Strategic Communications and Marketing News Bureau

Tolkien scholars to discuss ‘Lord of the Rings’

CHAMPAIGN, Ill. In anticipation of the Dec. 19 release of the film version of J.R.R. Tolkiens classic, “The Lord of the Rings,” local Tolkien scholars will gather on Friday (Dec. 7) to consider some of the more academic aspects of the work.

The panel discussion on “The Medieval Sources of Tolkien’s Lord of the Rings’ ” is set for 3:30 to 5 p.m. in the Lucy Ellis Lounge of the Foreign Languages Building, 707 S. Mathews Ave., Urbana. The panelists will be Thomas Shippey, English, St. Louis University, author of “J.R.R. Tolkien: Author of the Century” and “Road to Middle-Earth” and a former colleague of Tolkien at Oxford; and Robert Barrett and Alfred Siewers, both in the UI English department.

The event, which is sponsored by the new UI Program in Medieval Studies, is free and open to the public.

According to Siewers (pronounced SEE-verz), who teaches the Tolkien course at the UI, the popularity of “The Lord of the Rings” is “partly a mystery: It’s a big book filled with obscure references, and it’s fairly anti-technological, although many of its biggest fans are cybertechies.

“But it’s also a text that recreates a sense of a whole fantasy world with layers of history, languages and issues of heroism, good, evil, romance, etc. Yet all of this is grounded in important ways: in a fairly realistic narrative style, in landscapes that purport to be a way-prehistoric Europe, in plot themes and characterization and lore drawn from real medieval tradition, and with heroes the hobbits who are kind of English-style Everymen but with furry feet.

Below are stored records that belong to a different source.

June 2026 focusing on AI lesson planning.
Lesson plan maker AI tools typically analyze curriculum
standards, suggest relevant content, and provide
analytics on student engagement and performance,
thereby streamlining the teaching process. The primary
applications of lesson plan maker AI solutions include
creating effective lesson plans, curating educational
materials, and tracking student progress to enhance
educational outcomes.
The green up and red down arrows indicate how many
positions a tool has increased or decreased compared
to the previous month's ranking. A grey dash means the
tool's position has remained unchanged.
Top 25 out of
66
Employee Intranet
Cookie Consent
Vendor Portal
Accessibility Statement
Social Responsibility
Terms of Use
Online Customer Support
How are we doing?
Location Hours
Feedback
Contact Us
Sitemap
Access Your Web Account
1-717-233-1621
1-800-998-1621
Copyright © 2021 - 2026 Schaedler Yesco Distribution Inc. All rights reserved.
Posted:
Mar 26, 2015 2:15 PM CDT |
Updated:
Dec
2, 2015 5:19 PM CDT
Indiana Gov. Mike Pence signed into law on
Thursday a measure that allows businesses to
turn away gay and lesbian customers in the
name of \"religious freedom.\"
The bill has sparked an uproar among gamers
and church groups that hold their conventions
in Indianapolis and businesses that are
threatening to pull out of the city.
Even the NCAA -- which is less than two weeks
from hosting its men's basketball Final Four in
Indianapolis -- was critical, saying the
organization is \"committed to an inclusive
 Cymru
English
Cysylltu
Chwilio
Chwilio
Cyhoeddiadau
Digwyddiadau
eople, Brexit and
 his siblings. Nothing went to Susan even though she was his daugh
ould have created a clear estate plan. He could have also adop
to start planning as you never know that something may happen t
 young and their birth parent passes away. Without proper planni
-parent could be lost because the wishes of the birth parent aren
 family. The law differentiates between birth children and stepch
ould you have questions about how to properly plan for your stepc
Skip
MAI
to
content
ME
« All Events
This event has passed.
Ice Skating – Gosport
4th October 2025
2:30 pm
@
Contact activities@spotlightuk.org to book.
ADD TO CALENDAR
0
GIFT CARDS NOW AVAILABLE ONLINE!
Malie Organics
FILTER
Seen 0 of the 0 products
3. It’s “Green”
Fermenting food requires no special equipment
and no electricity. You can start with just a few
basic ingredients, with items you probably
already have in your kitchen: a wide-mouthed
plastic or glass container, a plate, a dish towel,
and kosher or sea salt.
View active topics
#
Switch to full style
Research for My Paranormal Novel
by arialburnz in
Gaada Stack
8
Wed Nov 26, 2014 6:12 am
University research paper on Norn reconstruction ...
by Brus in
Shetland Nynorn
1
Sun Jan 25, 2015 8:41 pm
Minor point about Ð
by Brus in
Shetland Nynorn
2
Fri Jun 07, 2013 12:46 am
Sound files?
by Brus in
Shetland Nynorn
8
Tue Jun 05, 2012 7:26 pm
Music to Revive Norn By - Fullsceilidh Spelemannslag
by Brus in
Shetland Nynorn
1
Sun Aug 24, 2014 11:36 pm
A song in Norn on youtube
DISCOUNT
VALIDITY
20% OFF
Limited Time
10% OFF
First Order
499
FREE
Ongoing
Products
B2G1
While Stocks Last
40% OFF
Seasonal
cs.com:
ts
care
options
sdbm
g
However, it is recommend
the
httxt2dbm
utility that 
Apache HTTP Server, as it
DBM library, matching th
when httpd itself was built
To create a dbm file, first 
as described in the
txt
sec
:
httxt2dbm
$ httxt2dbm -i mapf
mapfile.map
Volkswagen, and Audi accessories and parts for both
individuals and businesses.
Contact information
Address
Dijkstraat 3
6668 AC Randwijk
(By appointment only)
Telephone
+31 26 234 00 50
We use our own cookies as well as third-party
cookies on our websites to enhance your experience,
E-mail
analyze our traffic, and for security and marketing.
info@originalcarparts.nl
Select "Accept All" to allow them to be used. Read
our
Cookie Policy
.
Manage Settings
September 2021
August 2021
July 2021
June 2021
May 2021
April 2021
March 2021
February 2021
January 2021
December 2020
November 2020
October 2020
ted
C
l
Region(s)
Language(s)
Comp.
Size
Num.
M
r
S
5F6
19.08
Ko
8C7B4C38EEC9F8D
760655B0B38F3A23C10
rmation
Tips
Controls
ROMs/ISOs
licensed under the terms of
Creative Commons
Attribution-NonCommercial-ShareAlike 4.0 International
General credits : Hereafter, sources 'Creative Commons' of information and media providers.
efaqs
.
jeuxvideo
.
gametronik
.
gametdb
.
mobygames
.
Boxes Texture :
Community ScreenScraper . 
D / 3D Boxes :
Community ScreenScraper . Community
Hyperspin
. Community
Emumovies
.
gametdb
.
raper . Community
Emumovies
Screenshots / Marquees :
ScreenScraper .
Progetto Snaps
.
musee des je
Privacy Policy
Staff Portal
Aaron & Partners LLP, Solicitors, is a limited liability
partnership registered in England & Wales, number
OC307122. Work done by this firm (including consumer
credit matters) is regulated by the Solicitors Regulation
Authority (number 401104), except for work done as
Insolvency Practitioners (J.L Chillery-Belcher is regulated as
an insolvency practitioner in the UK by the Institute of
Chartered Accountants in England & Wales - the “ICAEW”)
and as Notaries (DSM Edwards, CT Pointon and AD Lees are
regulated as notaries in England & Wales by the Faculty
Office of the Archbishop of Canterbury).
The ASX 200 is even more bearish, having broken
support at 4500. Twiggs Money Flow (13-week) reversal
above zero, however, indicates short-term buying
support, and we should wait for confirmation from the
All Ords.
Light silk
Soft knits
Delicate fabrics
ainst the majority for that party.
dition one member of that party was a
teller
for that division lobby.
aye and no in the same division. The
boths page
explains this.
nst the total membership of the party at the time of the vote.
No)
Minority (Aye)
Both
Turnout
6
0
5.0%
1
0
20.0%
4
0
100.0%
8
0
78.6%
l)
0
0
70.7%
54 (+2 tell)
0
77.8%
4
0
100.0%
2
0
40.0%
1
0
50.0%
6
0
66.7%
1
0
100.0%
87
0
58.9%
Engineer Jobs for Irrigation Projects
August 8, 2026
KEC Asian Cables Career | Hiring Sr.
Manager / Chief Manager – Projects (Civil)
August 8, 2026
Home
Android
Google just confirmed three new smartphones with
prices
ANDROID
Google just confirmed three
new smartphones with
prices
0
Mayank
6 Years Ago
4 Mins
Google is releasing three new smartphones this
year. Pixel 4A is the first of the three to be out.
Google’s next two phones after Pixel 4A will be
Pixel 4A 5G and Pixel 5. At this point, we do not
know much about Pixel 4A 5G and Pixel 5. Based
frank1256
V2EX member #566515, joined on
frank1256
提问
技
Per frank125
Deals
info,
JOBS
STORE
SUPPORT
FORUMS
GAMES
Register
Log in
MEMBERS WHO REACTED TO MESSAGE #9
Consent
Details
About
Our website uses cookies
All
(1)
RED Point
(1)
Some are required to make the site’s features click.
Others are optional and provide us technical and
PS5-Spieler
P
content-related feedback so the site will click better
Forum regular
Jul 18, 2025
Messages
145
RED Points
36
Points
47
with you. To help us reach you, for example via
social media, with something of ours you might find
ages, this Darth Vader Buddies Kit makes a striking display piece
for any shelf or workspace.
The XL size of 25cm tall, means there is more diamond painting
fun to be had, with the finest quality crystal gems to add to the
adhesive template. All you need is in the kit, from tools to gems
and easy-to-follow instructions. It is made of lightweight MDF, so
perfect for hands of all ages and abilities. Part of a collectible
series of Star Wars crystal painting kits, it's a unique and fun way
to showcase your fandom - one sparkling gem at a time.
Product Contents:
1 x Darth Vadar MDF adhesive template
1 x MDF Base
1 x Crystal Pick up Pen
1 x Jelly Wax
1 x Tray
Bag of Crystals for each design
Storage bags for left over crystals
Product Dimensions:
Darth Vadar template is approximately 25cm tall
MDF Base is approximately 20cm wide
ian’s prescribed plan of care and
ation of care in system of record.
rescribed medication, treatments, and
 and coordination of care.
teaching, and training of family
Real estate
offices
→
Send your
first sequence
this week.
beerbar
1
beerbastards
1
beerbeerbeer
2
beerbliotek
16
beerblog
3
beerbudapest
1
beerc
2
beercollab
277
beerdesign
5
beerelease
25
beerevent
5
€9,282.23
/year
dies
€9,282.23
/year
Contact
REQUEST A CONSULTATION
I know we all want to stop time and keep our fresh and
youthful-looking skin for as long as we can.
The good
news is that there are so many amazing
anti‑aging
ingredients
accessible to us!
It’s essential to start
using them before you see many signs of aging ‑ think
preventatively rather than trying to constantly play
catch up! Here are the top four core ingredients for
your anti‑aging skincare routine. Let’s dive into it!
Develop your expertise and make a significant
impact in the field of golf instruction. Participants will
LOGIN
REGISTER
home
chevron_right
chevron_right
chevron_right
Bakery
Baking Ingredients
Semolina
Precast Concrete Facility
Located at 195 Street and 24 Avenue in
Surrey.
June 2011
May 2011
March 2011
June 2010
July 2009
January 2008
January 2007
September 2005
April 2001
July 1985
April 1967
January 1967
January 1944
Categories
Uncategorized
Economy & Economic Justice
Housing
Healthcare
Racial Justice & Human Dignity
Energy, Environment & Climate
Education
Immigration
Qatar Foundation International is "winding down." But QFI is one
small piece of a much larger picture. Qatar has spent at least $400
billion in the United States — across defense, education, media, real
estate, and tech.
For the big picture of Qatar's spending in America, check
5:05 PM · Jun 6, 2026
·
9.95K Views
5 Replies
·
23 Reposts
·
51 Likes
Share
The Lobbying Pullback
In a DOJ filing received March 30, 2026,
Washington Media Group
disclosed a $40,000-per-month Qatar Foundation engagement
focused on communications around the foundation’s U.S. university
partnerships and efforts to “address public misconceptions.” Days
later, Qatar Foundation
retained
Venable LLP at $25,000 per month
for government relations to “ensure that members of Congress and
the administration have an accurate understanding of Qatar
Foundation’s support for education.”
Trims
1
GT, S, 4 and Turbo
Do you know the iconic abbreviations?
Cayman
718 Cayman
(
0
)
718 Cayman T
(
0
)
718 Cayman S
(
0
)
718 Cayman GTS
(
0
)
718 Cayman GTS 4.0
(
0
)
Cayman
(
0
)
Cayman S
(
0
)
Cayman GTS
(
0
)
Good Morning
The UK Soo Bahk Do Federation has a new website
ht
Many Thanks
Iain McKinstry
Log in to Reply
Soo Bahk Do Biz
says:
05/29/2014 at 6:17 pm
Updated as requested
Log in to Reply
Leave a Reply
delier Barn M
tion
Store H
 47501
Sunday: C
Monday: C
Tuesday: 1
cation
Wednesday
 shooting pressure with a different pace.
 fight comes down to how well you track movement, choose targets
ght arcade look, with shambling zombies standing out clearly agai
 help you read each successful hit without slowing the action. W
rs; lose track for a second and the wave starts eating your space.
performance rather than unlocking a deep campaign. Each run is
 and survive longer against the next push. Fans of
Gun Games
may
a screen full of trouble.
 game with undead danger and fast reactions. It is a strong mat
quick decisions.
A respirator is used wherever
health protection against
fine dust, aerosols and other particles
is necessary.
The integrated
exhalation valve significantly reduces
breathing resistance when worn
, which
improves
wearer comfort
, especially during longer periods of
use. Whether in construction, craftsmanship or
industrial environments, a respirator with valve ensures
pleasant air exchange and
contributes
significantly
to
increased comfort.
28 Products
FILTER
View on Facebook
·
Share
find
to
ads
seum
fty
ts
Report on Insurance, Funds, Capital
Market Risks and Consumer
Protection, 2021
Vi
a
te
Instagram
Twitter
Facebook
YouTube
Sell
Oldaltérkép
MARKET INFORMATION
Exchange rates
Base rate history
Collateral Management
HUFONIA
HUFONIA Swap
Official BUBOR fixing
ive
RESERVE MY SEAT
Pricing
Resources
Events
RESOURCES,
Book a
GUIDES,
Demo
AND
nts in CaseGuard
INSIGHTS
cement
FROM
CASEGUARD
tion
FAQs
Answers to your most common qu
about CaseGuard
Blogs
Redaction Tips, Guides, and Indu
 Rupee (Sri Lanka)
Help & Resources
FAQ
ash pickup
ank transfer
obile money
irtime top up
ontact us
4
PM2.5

So, there are many points of connection between Tolkien’s elfin realms and the real earth.”

Because “The Lord” draws on ancient traditions and transmits them to modern readers, it acts, in a way, as “a substitute religion to non-believers and as a reinforcer of faith to the faithful. That’s why it counts hippies, techies, evangelicals and preppies among its loyal fans.”

Tolkien really knew his stuff, according to Siewers.

“He studied how stories worked in ancient tradition, he thought a lot about the interaction between mythology and religion and narrative in relation to the human soul, and he wrote what he described as a Catholic story, which isnt religious, and a mythology for England, which isn’t irreligious.”

The book, Siewers said, was such an oddity when it first emerged that publishers didn’t know what to make of it. Still, it became “the grandfather of modern fantasy writing, and also was voted by Amazon.com customers in 2000 as ‘the book of the millennium.’ This, despite the fact that a lot of academic types continue to pooh-pooh it.”